Christa Cassano and John Leguizamo
by Mike Rhode
Baltimore Comic-Con is one of the best and friendliest of the mid-size superhero focused cons. Under the leadership of Marc Nathan and Brad Tree, it's grown quite a bit in a decade and a half, but still remains enjoyable for all ages and interests. Hang Dai Studios is based in Brooklyn, but as usual will have a big presence at Baltimore. My friend Dean Haspiel (and Hang Dai Studios founder) will be there with the whole studio, a week after he, Christa Cassano and Gregory Benton attended the Small Press Expo. We hope to have interviews with everyone in the studio throughout the week. Our third interview is with Christa Cassano. Come back tomorrow for interviews with Dean and Gregory.

What type of comic work or cartooning do you do?

I do original type of comics, not sticking to any sort of limitation. 

How do you do it? Traditional pen and ink, computer or a combination?

Originally, I used pencil, but had to switch to working on a Cintiq after dislocating the middle finger of my drawing hand a few years ago. This is because you can press a lot lighter, so it is much less painful. At the one year mark of the injury, I was only able to draw for a few hours on paper before pain set in. I'm hoping enough scar tissue has gone away so I can go back to it soon. Really want to produce tangible art again! 

When (within a decade is fine) and where were you born? 

I was born in the latter half of the 20th Century (that's the best you're getting) in the state of Washington.

What is your training and/or education in cartooning?

I've only been doing comics for the last three years, before that I was in fine art and received extensive training in drawing, painting and sculpture.

Who are your influences?

Discovering Daniel Clowes' Eightball in the early 90's is what made me want to make comics. I carried that torch for decades before finally realizing it, so I guess I'd say he is my ultimate influence. Sam Keith is another early influence, as is Paul Pope, who I've spent a lot of time studying. It's a hard question to answer though, because I am continually uncovering new gems of comics work to worship and adore, but I rarely look outside myself to come up with panel solutions and my drawing style arrived naturally from having taken thousands of life drawing classes, so I can't help but draw like I do.  

If you could, what in your career would you do-over or change?

I would have started doing comics much sooner, or rather, never stopped when I started in 5th grade.

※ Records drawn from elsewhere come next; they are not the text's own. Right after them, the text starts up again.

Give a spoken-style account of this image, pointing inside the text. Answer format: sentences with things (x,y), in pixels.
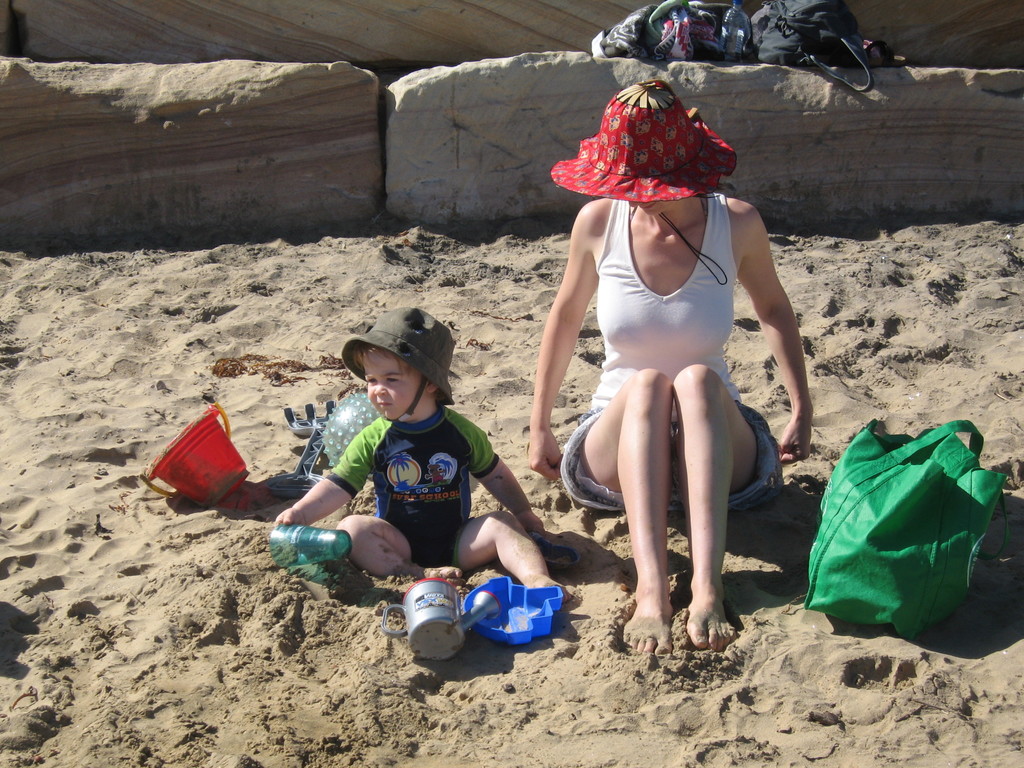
In the picture I can see a child (379,501) and woman (672,332) wearing white color dress (626,284) and hat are sitting on the sand (254,730), here I can see a bucket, few objects (463,638) and a green color bag (894,542) placed on the sand (277,626). In the background (221,67), I can see stones (425,65) upon which bags (815,57) are kept.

What work are you best-known for?

The up-coming graphic novel Ghetto Klown, written by John Leguizamo and based on his one-man show of the same name. 

What work are you most proud of?

Probably the one I currently have for sale called A Letter Lasts Longer. It's written by Dean Haspiel and was presented to me and 7 other cartoonists as an exercise/experiment at the Atlantic Center for the Arts graphic novel residency in Florida a few years back. We were to create a one page comic around what he had written. Instead, I took extreme liberties and drew a nearly fifty panel comic that you could enter from several points, recently turning it into a uniquely formed accordion book. That residency was the entry point for me into the world of comics and the experiment and its production taught me that I can take my crazy ideas in comics and make them real.   

What would you like to do  or work on in the future?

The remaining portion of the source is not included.